“Ode to the McIntosh Apple” reminiscing by Barbara Dexter
A couple of years ago when I embarked upon the vegan diet due to health concerns there was one memory from my childhood that was ever present in my mind. This shall be my “Ode to the McIntosh Apple.”
The McIntosh apple may be described as a round, red apple with an aromatic fragrance that is complimented by its sweetness with a hint of a tart.
Yes, growing up in a rural area has certain perks. For one we used to visit the local apple orchard regularly when the apples were in season. There always seemed to be a bag of juicy red McIntosh apples to snack upon after school or anytime for that matter. What was that I remember saying too often? “Mom, I’m hungry!” The reply was simply, “Have an apple”. I always wanted something else and would ask if anything else was available? The reply I received was “that is what you are getting like it or leave it”.

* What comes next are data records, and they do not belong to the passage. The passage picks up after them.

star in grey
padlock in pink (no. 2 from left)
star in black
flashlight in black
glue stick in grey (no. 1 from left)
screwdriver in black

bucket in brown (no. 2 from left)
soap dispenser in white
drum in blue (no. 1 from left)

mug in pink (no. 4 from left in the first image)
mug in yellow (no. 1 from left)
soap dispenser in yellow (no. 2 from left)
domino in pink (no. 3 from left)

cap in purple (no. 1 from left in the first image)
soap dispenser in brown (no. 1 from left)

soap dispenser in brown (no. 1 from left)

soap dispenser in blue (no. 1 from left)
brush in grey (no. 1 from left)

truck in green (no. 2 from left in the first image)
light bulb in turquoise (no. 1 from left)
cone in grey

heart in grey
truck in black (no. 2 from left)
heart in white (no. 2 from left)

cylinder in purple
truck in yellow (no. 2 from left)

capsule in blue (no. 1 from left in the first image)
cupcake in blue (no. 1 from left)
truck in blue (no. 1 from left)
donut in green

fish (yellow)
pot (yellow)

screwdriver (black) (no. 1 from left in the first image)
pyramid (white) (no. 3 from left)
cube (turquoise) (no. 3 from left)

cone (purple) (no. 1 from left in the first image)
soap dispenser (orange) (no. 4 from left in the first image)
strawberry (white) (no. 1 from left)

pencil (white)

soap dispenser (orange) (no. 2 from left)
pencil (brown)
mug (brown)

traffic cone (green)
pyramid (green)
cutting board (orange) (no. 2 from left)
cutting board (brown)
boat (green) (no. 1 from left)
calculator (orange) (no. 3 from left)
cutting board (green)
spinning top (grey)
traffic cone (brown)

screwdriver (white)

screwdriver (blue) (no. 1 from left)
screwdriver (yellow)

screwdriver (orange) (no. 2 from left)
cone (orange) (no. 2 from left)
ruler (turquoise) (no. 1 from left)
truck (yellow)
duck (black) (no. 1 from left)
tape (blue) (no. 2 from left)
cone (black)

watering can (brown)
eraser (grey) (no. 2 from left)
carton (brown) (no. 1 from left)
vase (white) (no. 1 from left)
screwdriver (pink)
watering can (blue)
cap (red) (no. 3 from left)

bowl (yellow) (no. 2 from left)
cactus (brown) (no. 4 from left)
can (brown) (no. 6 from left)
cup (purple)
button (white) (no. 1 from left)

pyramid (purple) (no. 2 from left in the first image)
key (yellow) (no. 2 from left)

Then came the following day at school when the whole school knew I ate a McIntosh apple. Yes, I would break wind. No, it wasn’t a delicate, sweet and aromatic fart. It was a full blown curl your nose type. I remember the teasing “there goes Gastor” or simply “hey Gastor”. I gradually got over the teasing. I then learned to use the flatulence to my advantage. I seemed to develop better control and could hold the gas until just the right moment when it would surprise and shock replacement teachers or new students. I also learned the advantage of flatulence in a crowded movie theatre. Just let one go and the crowd would miraculously thin. There was one point when I toyed with the idea of controlled flatulence to play a melody. I was thinking perhaps Jingle Bells or Silent Night.
Yes, age and responsibility did catch up with me. Now I can think of the time, laugh and remember control is possible. The vegan diet will not defeat me through flatulence. I can use the sulfurous gases to my advantage. Yes, for sure nothing evokes fall better than the aromatic fragrance of a McIntosh Apple.